───── Supplied entries

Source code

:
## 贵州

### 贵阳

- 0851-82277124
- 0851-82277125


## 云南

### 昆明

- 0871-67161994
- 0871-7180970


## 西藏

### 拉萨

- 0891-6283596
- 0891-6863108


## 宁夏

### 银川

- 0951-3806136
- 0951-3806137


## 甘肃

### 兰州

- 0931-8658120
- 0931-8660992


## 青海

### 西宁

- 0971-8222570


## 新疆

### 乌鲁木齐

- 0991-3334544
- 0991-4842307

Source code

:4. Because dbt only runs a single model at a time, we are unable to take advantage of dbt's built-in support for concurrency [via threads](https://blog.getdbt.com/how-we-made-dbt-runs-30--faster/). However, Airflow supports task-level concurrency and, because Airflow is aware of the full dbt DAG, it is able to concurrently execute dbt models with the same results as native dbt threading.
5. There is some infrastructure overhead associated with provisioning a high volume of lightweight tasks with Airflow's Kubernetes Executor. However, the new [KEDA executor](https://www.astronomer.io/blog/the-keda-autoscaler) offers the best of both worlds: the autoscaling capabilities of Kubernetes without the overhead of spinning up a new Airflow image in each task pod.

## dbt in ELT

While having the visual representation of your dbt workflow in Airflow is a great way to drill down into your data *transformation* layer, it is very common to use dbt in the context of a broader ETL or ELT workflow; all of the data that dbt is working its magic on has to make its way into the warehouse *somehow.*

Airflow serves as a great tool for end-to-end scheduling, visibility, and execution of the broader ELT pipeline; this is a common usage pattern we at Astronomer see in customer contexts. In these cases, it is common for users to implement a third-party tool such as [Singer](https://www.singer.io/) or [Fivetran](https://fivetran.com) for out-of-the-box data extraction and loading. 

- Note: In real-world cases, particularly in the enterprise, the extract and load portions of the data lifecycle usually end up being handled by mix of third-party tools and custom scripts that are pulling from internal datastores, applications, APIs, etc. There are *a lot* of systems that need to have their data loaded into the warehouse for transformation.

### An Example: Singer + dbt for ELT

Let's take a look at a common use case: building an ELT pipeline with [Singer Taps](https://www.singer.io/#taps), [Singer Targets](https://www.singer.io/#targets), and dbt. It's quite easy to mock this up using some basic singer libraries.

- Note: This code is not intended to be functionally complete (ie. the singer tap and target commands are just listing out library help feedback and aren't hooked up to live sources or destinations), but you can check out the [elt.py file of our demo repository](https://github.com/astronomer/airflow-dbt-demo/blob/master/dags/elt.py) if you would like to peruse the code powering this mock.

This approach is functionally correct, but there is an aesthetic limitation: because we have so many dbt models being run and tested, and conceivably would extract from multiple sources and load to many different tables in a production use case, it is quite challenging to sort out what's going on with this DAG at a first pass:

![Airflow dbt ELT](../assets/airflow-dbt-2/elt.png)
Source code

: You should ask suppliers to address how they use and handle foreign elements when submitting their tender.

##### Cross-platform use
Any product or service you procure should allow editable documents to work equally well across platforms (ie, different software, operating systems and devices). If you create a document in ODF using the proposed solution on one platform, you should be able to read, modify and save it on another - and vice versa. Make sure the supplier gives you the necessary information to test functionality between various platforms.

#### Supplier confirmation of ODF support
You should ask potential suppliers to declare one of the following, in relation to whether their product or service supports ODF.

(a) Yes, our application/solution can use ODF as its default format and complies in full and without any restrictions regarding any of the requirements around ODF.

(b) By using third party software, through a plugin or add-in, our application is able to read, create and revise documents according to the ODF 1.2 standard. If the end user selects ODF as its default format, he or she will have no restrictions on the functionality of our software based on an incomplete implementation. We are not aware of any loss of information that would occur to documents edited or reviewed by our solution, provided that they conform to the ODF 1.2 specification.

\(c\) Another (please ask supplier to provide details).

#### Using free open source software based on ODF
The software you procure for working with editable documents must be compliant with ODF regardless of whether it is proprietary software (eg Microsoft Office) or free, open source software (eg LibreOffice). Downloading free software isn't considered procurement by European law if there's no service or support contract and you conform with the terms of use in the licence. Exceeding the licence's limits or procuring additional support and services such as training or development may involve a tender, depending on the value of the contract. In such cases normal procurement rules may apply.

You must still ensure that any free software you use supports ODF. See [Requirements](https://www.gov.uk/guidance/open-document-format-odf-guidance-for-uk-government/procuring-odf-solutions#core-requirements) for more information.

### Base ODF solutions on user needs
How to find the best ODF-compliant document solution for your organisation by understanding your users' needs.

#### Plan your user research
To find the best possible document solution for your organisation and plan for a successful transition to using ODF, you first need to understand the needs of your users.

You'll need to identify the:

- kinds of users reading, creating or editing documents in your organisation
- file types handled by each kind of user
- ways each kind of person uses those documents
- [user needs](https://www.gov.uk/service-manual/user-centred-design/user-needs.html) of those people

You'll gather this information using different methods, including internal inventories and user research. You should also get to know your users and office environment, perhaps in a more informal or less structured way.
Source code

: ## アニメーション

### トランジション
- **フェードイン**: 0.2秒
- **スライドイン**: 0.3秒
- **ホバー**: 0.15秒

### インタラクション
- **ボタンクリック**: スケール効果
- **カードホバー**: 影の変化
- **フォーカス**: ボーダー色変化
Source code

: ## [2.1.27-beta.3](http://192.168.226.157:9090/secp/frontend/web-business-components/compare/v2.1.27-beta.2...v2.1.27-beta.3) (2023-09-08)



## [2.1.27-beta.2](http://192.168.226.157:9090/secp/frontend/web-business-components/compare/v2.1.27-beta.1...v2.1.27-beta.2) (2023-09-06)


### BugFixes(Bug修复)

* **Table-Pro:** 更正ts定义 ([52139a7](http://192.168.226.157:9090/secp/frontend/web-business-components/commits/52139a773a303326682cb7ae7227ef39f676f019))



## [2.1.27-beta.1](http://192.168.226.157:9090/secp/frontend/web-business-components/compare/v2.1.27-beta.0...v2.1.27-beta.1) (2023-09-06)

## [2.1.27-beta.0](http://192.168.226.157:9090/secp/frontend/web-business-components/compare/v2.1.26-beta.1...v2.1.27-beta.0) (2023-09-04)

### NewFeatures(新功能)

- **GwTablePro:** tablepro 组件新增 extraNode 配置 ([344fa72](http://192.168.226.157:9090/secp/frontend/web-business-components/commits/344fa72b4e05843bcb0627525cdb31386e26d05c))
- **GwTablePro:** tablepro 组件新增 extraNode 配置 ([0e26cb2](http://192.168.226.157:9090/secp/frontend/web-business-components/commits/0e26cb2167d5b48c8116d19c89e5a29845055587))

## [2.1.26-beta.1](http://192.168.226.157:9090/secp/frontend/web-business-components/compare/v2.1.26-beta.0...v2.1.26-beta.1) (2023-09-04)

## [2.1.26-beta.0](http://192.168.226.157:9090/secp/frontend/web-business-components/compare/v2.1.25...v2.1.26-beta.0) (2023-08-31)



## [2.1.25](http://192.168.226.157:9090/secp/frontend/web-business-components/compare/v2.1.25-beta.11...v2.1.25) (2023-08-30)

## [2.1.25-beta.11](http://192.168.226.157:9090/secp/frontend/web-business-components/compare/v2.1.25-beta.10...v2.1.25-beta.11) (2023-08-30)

──────────

## Directive
Locate every line in the listing above that contains the word "aware", and copy each of those lines.

## Written response
:4. Because dbt only runs a single model at a time, we are unable to take advantage of dbt's built-in support for concurrency [via threads](https://blog.getdbt.com/how-we-made-dbt-runs-30--faster/). However, Airflow supports task-level concurrency and, because Airflow is aware of the full dbt DAG, it is able to concurrently execute dbt models with the same results as native dbt threading.
(b) By using third party software, through a plugin or add-in, our application is able to read, create and revise documents according to the ODF 1.2 standard. If the end user selects ODF as its default format, he or she will have no restrictions on the functionality of our software based on an incomplete implementation. We are not aware of any loss of information that would occur to documents edited or reviewed by our solution, provided that they conform to the ODF 1.2 specification.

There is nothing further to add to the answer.